*** Opening of Extracted data ***

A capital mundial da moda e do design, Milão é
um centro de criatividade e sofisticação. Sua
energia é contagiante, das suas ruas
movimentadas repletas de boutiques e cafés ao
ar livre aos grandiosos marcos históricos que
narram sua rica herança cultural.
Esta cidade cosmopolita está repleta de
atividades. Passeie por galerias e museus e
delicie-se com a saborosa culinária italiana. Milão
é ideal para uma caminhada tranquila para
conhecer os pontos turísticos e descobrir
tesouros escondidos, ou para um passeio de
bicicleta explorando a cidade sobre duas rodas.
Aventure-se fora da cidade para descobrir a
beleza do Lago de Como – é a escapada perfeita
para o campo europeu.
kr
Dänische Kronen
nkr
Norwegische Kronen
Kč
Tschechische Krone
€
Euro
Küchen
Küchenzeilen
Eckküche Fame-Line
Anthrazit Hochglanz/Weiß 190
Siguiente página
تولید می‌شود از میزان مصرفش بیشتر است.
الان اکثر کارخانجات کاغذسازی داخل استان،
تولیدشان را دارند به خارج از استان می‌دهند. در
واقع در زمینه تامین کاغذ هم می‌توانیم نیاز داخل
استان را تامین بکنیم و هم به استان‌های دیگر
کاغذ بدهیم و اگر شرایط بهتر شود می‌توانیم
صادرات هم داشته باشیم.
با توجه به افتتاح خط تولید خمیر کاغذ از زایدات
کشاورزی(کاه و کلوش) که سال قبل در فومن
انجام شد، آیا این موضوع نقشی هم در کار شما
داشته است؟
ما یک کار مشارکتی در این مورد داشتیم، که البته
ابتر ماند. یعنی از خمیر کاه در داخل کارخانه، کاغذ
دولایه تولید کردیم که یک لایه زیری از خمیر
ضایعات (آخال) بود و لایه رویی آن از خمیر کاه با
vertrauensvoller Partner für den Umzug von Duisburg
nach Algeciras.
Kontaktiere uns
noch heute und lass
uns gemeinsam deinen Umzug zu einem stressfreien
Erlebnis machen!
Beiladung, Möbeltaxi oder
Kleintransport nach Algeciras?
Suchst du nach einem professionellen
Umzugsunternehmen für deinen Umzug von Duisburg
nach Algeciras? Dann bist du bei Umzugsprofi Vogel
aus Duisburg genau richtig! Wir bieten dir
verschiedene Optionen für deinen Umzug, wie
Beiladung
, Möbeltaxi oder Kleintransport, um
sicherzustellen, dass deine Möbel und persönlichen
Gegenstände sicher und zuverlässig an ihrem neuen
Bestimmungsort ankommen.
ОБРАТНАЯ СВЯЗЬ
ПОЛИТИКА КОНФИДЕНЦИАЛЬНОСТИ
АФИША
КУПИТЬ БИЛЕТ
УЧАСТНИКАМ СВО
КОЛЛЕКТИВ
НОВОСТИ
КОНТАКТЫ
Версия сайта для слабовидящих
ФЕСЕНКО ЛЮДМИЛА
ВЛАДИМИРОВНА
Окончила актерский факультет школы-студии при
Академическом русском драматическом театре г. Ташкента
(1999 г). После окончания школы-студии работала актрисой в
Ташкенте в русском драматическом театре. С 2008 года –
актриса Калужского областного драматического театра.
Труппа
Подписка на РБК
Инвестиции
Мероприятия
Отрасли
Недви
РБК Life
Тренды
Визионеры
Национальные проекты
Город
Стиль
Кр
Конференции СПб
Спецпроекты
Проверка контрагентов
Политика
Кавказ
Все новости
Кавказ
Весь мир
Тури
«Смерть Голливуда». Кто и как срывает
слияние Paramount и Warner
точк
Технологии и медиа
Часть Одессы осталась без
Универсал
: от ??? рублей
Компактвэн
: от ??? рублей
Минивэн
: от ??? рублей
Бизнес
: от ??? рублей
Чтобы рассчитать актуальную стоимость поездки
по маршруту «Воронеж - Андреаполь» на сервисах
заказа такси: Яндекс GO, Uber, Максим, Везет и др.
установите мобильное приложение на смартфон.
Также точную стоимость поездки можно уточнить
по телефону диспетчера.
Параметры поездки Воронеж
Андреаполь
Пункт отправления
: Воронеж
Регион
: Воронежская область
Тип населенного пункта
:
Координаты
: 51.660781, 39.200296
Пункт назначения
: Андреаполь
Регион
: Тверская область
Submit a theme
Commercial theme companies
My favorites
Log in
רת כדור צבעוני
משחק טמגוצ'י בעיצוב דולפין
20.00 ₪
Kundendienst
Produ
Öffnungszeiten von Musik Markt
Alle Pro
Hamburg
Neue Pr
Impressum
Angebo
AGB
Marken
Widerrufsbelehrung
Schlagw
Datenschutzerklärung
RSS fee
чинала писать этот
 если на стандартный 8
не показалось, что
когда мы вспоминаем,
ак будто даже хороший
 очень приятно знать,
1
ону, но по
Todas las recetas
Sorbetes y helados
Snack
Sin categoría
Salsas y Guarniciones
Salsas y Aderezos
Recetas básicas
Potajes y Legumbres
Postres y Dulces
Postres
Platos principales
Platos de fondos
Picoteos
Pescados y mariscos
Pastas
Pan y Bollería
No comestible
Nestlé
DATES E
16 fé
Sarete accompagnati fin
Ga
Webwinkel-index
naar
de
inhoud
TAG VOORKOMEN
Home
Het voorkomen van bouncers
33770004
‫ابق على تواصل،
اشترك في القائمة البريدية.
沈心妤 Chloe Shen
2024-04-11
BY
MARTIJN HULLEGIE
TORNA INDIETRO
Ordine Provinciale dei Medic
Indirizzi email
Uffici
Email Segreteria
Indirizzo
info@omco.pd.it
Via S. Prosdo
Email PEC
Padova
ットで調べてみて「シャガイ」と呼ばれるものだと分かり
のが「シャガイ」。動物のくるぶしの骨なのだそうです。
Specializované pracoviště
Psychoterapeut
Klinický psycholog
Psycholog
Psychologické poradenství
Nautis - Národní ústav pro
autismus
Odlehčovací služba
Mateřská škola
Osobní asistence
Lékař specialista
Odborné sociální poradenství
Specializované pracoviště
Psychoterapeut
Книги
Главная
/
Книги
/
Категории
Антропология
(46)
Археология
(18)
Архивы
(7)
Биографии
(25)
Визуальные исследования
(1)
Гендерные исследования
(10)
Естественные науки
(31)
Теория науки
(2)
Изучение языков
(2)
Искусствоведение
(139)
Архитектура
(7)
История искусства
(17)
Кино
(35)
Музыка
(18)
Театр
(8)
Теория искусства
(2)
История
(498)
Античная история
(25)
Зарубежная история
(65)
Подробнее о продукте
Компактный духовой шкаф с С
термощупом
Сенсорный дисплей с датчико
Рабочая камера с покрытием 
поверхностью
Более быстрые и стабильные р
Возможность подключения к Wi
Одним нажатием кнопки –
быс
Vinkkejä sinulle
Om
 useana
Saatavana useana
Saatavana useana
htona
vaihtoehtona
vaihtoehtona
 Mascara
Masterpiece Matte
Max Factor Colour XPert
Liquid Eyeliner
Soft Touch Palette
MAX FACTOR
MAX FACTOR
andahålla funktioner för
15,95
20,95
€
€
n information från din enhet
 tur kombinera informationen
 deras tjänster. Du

*** Close of Extracted data ***

What needs to be done:
Reproduce the text of all the data above, substituting "Valencia" for each occurrence of "Algeciras" and leaving everything else unchanged.

Output of the exercise:
A capital mundial da moda e do design, Milão é
um centro de criatividade e sofisticação. Sua
energia é contagiante, das suas ruas
movimentadas repletas de boutiques e cafés ao
ar livre aos grandiosos marcos históricos que
narram sua rica herança cultural.
Esta cidade cosmopolita está repleta de
atividades. Passeie por galerias e museus e
delicie-se com a saborosa culinária italiana. Milão
é ideal para uma caminhada tranquila para
conhecer os pontos turísticos e descobrir
tesouros escondidos, ou para um passeio de
bicicleta explorando a cidade sobre duas rodas.
Aventure-se fora da cidade para descobrir a
beleza do Lago de Como – é a escapada perfeita
para o campo europeu.
kr
Dänische Kronen
nkr
Norwegische Kronen
Kč
Tschechische Krone
€
Euro
Küchen
Küchenzeilen
Eckküche Fame-Line
Anthrazit Hochglanz/Weiß 190
Siguiente página
تولید می‌شود از میزان مصرفش بیشتر است.
الان اکثر کارخانجات کاغذسازی داخل استان،
تولیدشان را دارند به خارج از استان می‌دهند. در
واقع در زمینه تامین کاغذ هم می‌توانیم نیاز داخل
استان را تامین بکنیم و هم به استان‌های دیگر
کاغذ بدهیم و اگر شرایط بهتر شود می‌توانیم
صادرات هم داشته باشیم.
با توجه به افتتاح خط تولید خمیر کاغذ از زایدات
کشاورزی(کاه و کلوش) که سال قبل در فومن
انجام شد، آیا این موضوع نقشی هم در کار شما
داشته است؟
ما یک کار مشارکتی در این مورد داشتیم، که البته
ابتر ماند. یعنی از خمیر کاه در داخل کارخانه، کاغذ
دولایه تولید کردیم که یک لایه زیری از خمیر
ضایعات (آخال) بود و لایه رویی آن از خمیر کاه با
vertrauensvoller Partner für den Umzug von Duisburg
nach Valencia.
Kontaktiere uns
noch heute und lass
uns gemeinsam deinen Umzug zu einem stressfreien
Erlebnis machen!
Beiladung, Möbeltaxi oder
Kleintransport nach Valencia?
Suchst du nach einem professionellen
Umzugsunternehmen für deinen Umzug von Duisburg
nach Valencia? Dann bist du bei Umzugsprofi Vogel
aus Duisburg genau richtig! Wir bieten dir
verschiedene Optionen für deinen Umzug, wie
Beiladung
, Möbeltaxi oder Kleintransport, um
sicherzustellen, dass deine Möbel und persönlichen
Gegenstände sicher und zuverlässig an ihrem neuen
Bestimmungsort ankommen.
ОБРАТНАЯ СВЯЗЬ
ПОЛИТИКА КОНФИДЕНЦИАЛЬНОСТИ
АФИША
КУПИТЬ БИЛЕТ
УЧАСТНИКАМ СВО
КОЛЛЕКТИВ
НОВОСТИ
КОНТАКТЫ
Версия сайта для слабовидящих
ФЕСЕНКО ЛЮДМИЛА
ВЛАДИМИРОВНА
Окончила актерский факультет школы-студии при
Академическом русском драматическом театре г. Ташкента
(1999 г). После окончания школы-студии работала актрисой в
Ташкенте в русском драматическом театре. С 2008 года –
актриса Калужского областного драматического театра.
Труппа
Подписка на РБК
Инвестиции
Мероприятия
Отрасли
Недви
РБК Life
Тренды
Визионеры
Национальные проекты
Город
Стиль
Кр
Конференции СПб
Спецпроекты
Проверка контрагентов
Политика
Кавказ
Все новости
Кавказ
Весь мир
Тури
«Смерть Голливуда». Кто и как срывает
слияние Paramount и Warner
точк
Технологии и медиа
Часть Одессы осталась без
Универсал
: от ??? рублей
Компактвэн
: от ??? рублей
Минивэн
: от ??? рублей
Бизнес
: от ??? рублей
Чтобы рассчитать актуальную стоимость поездки
по маршруту «Воронеж - Андреаполь» на сервисах
заказа такси: Яндекс GO, Uber, Максим, Везет и др.
установите мобильное приложение на смартфон.
Также точную стоимость поездки можно уточнить
по телефону диспетчера.
Параметры поездки Воронеж
Андреаполь
Пункт отправления
: Воронеж
Регион
: Воронежская область
Тип населенного пункта
:
Координаты
: 51.660781, 39.200296
Пункт назначения
: Андреаполь
Регион
: Тверская область
Submit a theme
Commercial theme companies
My favorites
Log in
רת כדור צבעוני
משחק טמגוצ'י בעיצוב דולפין
20.00 ₪
Kundendienst
Produ
Öffnungszeiten von Musik Markt
Alle Pro
Hamburg
Neue Pr
Impressum
Angebo
AGB
Marken
Widerrufsbelehrung
Schlagw
Datenschutzerklärung
RSS fee
чинала писать этот
 если на стандартный 8
не показалось, что
когда мы вспоминаем,
ак будто даже хороший
 очень приятно знать,
1
ону, но по
Todas las recetas
Sorbetes y helados
Snack
Sin categoría
Salsas y Guarniciones
Salsas y Aderezos
Recetas básicas
Potajes y Legumbres
Postres y Dulces
Postres
Platos principales
Platos de fondos
Picoteos
Pescados y mariscos
Pastas
Pan y Bollería
No comestible
Nestlé
DATES E
16 fé
Sarete accompagnati fin
Ga
Webwinkel-index
naar
de
inhoud
TAG VOORKOMEN
Home
Het voorkomen van bouncers
33770004
‫ابق على تواصل،
اشترك في القائمة البريدية.
沈心妤 Chloe Shen
2024-04-11
BY
MARTIJN HULLEGIE
TORNA INDIETRO
Ordine Provinciale dei Medic
Indirizzi email
Uffici
Email Segreteria
Indirizzo
info@omco.pd.it
Via S. Prosdo
Email PEC
Padova
ットで調べてみて「シャガイ」と呼ばれるものだと分かり
のが「シャガイ」。動物のくるぶしの骨なのだそうです。
Specializované pracoviště
Psychoterapeut
Klinický psycholog
Psycholog
Psychologické poradenství
Nautis - Národní ústav pro
autismus
Odlehčovací služba
Mateřská škola
Osobní asistence
Lékař specialista
Odborné sociální poradenství
Specializované pracoviště
Psychoterapeut
Книги
Главная
/
Книги
/
Категории
Антропология
(46)
Археология
(18)
Архивы
(7)
Биографии
(25)
Визуальные исследования
(1)
Гендерные исследования
(10)
Естественные науки
(31)
Теория науки
(2)
Изучение языков
(2)
Искусствоведение
(139)
Архитектура
(7)
История искусства
(17)
Кино
(35)
Музыка
(18)
Театр
(8)
Теория искусства
(2)
История
(498)
Античная история
(25)
Зарубежная история
(65)
Подробнее о продукте
Компактный духовой шкаф с С
термощупом
Сенсорный дисплей с датчико
Рабочая камера с покрытием 
поверхностью
Более быстрые и стабильные р
Возможность подключения к Wi
Одним нажатием кнопки –
быс
Vinkkejä sinulle
Om
 useana
Saatavana useana
Saatavana useana
htona
vaihtoehtona
vaihtoehtona
 Mascara
Masterpiece Matte
Max Factor Colour XPert
Liquid Eyeliner
Soft Touch Palette
MAX FACTOR
MAX FACTOR
andahålla funktioner för
15,95
20,95
€
€
n information från din enhet
 tur kombinera informationen
 deras tjänster. Du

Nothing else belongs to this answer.